Frequently Asked Questions

Is EN ISO 10993-1:2025 mandatory for CE marking under MDR? The MDR does not name specific standards as mandatory. Under MDR Article 8, compliance with a harmonised standard provides presumption of conformity with the requirements it covers. EN ISO 10993-1:2025 is the current harmonised standard for biological evaluation within a risk management process and is the edition Notified Bodies currently expect. Manufacturers may demonstrate conformity by other means, but the practical path for the vast majority of devices is to follow the current edition of the standard.

Do I have to perform every test in the ISO 10993 series? No. EN ISO 10993-1:2025 is explicit that biological evaluation is risk-based. The contact type and duration determine which endpoints are relevant, and for each relevant endpoint the evaluator decides whether existing data, chemical characterization, or experimental testing is the right answer. Testing is required only where the risk assessment concludes that other evidence is insufficient.

Can literature data replace experimental biological testing? Yes, where the literature covers the same materials, the same contact type, and the same duration, and where the quality of the published evidence is adequate. The biological evaluation plan must state which endpoint the literature addresses and why the evidence is considered sufficient. A general reference to "published safety data" without specific traceability is not enough.

Where does the biological evaluation report sit in the technical file? Under MDR Annex II Section 6 on pre-clinical and clinical evidence.
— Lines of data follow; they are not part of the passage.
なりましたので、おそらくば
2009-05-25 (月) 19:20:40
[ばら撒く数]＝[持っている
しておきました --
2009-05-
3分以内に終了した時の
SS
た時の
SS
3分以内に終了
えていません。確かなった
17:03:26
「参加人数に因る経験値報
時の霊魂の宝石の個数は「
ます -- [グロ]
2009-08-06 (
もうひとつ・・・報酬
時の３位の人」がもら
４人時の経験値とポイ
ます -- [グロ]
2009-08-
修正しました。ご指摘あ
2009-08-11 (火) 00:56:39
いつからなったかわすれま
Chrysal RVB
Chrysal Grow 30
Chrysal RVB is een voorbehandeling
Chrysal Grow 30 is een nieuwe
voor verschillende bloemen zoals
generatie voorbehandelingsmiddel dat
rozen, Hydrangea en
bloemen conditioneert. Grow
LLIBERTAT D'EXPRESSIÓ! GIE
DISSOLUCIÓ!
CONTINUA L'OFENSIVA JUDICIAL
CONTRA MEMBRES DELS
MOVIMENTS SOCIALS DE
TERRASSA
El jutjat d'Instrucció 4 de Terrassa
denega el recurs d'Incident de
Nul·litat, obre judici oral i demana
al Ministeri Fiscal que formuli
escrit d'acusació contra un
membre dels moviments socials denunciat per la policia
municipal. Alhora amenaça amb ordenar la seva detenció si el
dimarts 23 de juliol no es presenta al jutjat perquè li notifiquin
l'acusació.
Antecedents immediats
It is one of the core pre-clinical deliverables alongside design verification, performance testing, and (where applicable) electrical safety and software evidence. It must be cross-referenced from the GSPR checklist in Section 4 against every Annex I Section 10 requirement it helps to demonstrate.
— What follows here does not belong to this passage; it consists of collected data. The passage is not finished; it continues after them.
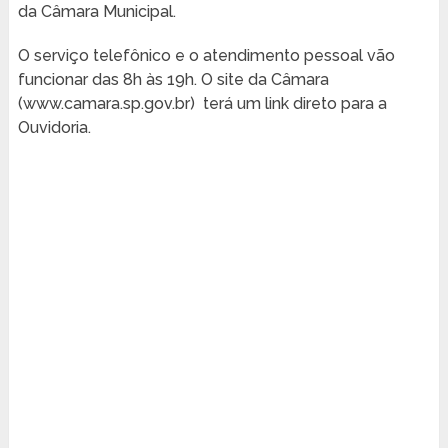
da Câmara Municipal.
O serviço telefônico e o atendimento pessoal vão
funcionar das 8h às 19h. O site da Câmara
(www.camara.sp.gov.br) terá um link direto para a
Ouvidoria.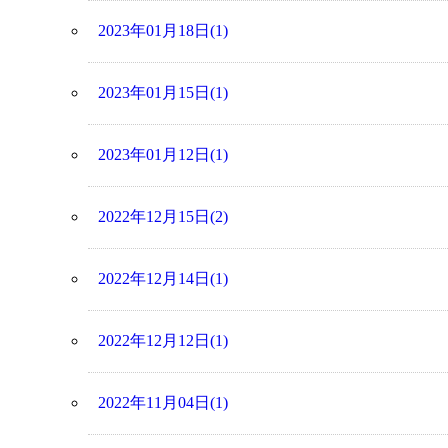
2023年01月18日(1)
2023年01月15日(1)
2023年01月12日(1)
2022年12月15日(2)
2022年12月14日(1)
2022年12月12日(1)
2022年11月04日(1)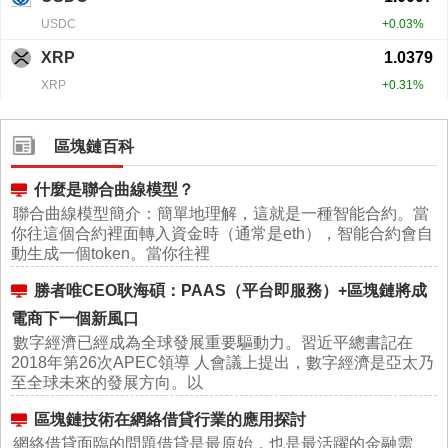
區塊鏈百科
什麼是聯合曲線模型？
聯合曲線模型簡介：簡單地理解，這就是一種智能合約。當
你往這個合約裡面轉入資金時（通常是eth），智能合約會自
動生成一個token。當你往裡
勝者唯CEO耿海碩：PAAS（平台即服務）+區塊鏈將成
電商下一個新風口
數字經濟已經成為全球發展重要驅動力。習近平總書記在
2018年第26次APEC領導 人會議上提出，數字經濟是亞太乃
至全球未來的發展方向。以
區塊鏈技術在網絡借貸行業的應用探討
網絡借貸面臨的問題借貸是最原始，也是最活躍的金融需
What happens when the intended purpose changes after the biological evaluation is done? The biological evaluation is reopened. A change in tissues contacted, duration of contact, or patient population can invalidate the original endpoint matrix and require additional evidence. This is one of the most common sources of late-stage rework in startup projects and is also one of the reasons intended purpose should be stabilised as early as possible.
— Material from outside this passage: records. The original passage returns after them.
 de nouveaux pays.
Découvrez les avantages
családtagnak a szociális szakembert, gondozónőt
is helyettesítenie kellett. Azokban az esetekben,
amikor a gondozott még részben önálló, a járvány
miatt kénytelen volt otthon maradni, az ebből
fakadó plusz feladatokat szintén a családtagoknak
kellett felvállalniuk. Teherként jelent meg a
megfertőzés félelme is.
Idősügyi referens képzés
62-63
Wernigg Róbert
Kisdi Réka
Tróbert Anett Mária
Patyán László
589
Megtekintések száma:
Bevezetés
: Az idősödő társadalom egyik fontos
What is the most common Notified Body finding on biocompatibility? Missing rationale. Endpoints silently excluded without documented justification. Test reports present but not interpreted. Chemical characterization absent where the plan assumed it. Findings rarely turn on a missing test — they turn on a missing argument linking the evidence to the conclusion.

Sources

  1. Regulation (EU) 2017/745 of the European Parliament and of the Council of 5 April 2017 on medical devices, Annex I Section 10 (chemical, physical and biological properties) and Annex II Section 6 (pre-clinical and clinical data). Official Journal L 117, 5.5.2017.
  2. EN ISO 10993-1:2025 — Biological evaluation of medical devices — Part 1: Requirements and general principles for the evaluation of biological safety within a risk management process. Current harmonised edition, published December 2025, superseding EN ISO 10993-1:2020.
  3. ISO 10993 series — Biological evaluation of medical devices, Parts 2 through 18, referenced by EN ISO 10993-1:2025 for endpoint-specific methods including cytotoxicity, sensitization, irritation, systemic toxicity, genotoxicity, implantation, and chemical characterization.
  4. EN ISO 14971:2019 + A11:2021 — Medical devices — Application of risk management to medical devices. The risk management framework within which EN ISO 10993-1:2025 biological evaluation is conducted.

This post is part of the Technical Documentation & Labeling series in the Subtract to Ship: MDR blog. Authored by Felix Lenhard and Tibor Zechmeister. Biocompatibility is one of the domains where the difference between a smart plan and a default test battery is measured in months and hundreds of thousands of euros. Start with the endpoint matrix, lean on chemical characterization, and only test what the risk assessment actually requires.